In this subsection, we have discussed the critical deterministic physics involved behind the mechanical analysis of solidified aluminum that leads to the current output quantities of interest such as Young’s modulus, yield stress and ultimate stress. The ML models are created here considering the influencing factors like strain rate and temperature for mapping the output quantities based on a data-driven Baseyan framework with the aim of generating stochastic insights (refer to the following subsection).

Machine learning model formation and stochastic analysis

As discussed in the preceding section, the mechanical properties vary with changes in temperature and strain rate considerably. To understand how the mechanical properties are influenced by these two factors, ML-assisted mapping has been performed considering the individual and combined methods of training (refer to section 2.2.1 and 2.2.2). First, simulations have been performed considering the individual method (refer to section 2.2.1). As shown in Fig. 3a the margin of error remains as high as 37% for UTS. The prediction of Young’s modulus remains close to MD simulation data (i.e., ground truth). However, as we calculate the yield stress or UTS, the ML predictions deviate considerably from MD simulations. When we follow the combined method (refer to section 2.2.2), the ML predictions improve significantly with respect to the MD-based ground truths (15% or more), Fig. 3b. The reduction in error can be attributed to the fact that the ML model for the combined method also learns from other datasets while predicting for a particular case. To visualize the consistency and prediction accuracy between the ML model and MD results, we show parity plots of all the output quantities (i.e., Young’s modulus, yield stress and UTS) for isothermally solidified sample at 400 K (Case 3) in Fig. 3c–e. Given the superior accuracy of the combined method, the same has been used for generating these plots. To illustrate the generalization of the proposed approach, a test dataset (dataset not used during training, i.e., unseen data points) has been used for the parity plots. The agreement between the MD and ML results is quite evident and within acceptable limits, suggesting the validity of ML model for further analyses.
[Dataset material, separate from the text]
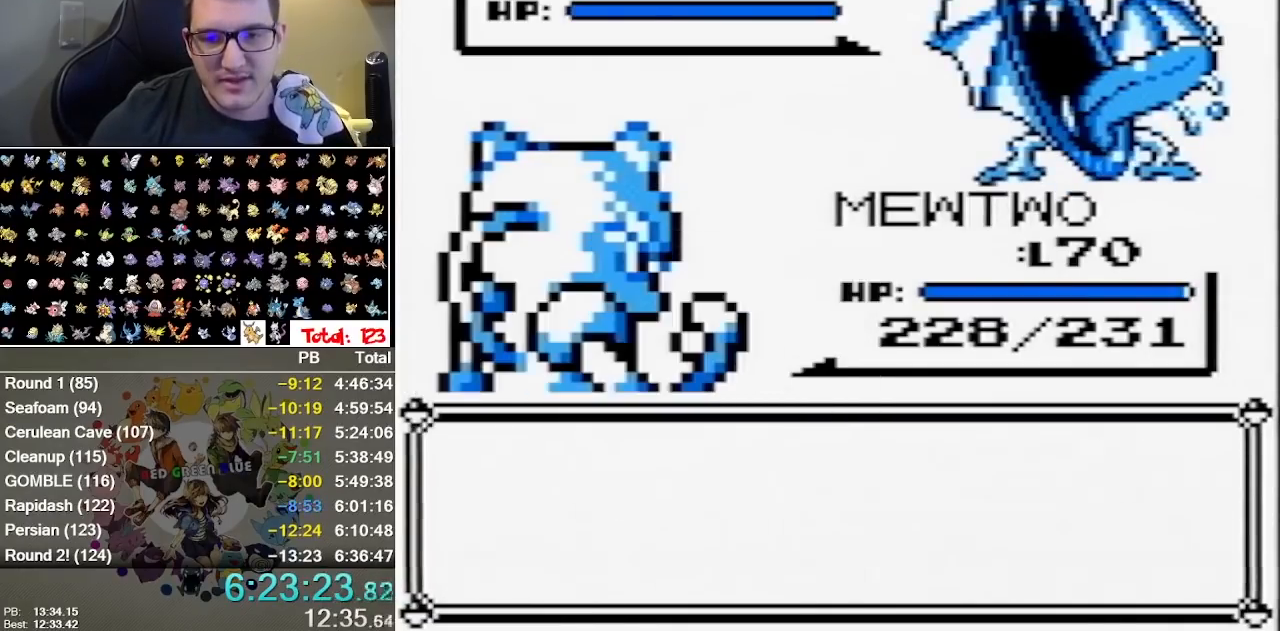
{"buttons": ["A", "B"], "events": [[100, "A", "down"], [367, "B", "down"], [417, "B", "up"], [483, "B", "down"]]}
Fig. 3: Error margins in H-PCFE predictions based on individual and combined methods.
figure 3

Error margin for different cases in H-PCFE predictions, obtained using (a) individual method and (b) combined method. Representative scatter plots for the ML model and MD prediction considering (c) Young’s modulus, (d) yield stress and (e) UTS for all the case 3 or isothermally solidified samples at 400 K. Young’s modulus, yield stress and ultimate stress are presented here in GPa unit.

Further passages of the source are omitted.